Exercise details:
Whenever a line below mentions the word "down", that line should be copied.
Supplied information Block Start
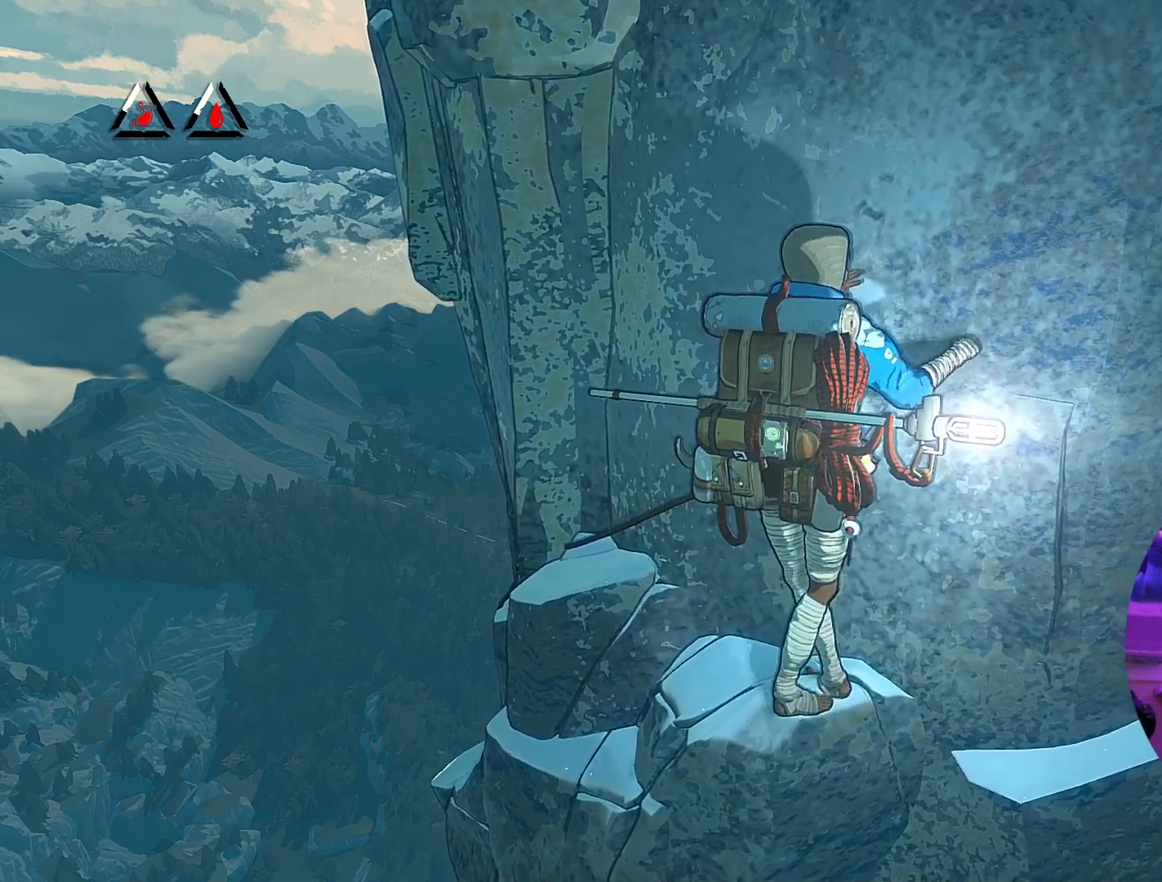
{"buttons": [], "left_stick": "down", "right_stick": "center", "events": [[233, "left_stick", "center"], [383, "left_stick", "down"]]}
Supplied information Block End
Supplied information Block Start
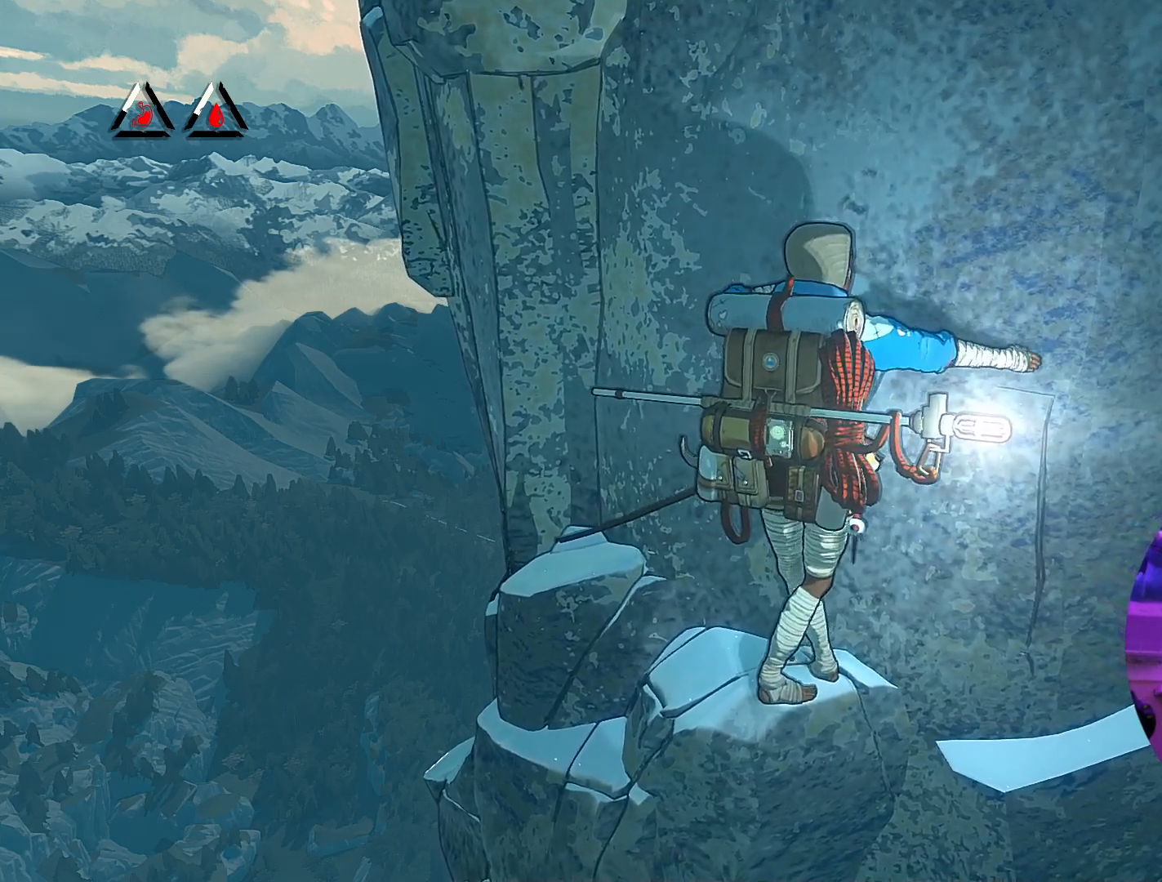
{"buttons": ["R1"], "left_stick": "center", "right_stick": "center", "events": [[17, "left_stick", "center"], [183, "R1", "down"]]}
Supplied information Block End
Supplied information Block Start
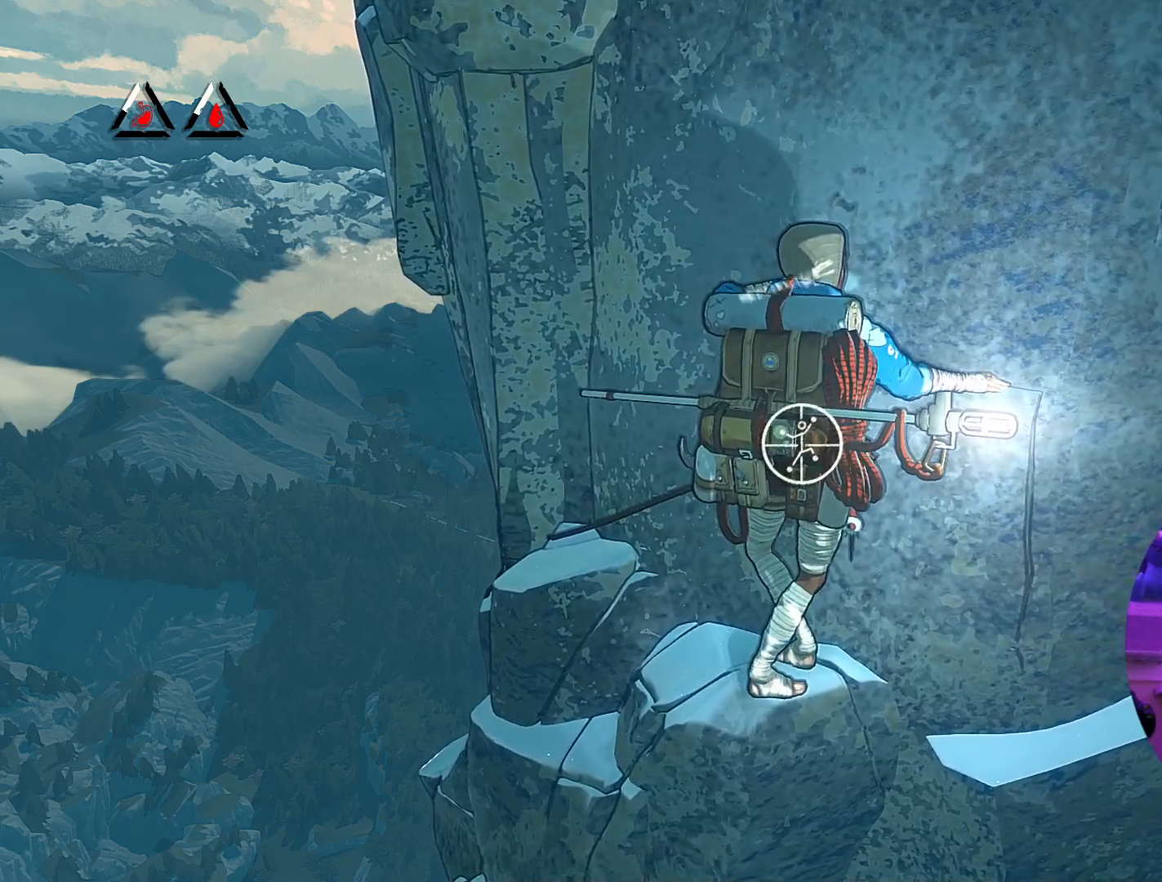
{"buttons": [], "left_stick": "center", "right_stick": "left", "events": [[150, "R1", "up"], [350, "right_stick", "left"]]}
Supplied information Block End
Your response:
{"buttons": [], "left_stick": "down", "right_stick": "center", "events": [[233, "left_stick", "center"], [383, "left_stick", "down"]]}
{"buttons": ["R1"], "left_stick": "center", "right_stick": "center", "events": [[17, "left_stick", "center"], [183, "R1", "down"]]}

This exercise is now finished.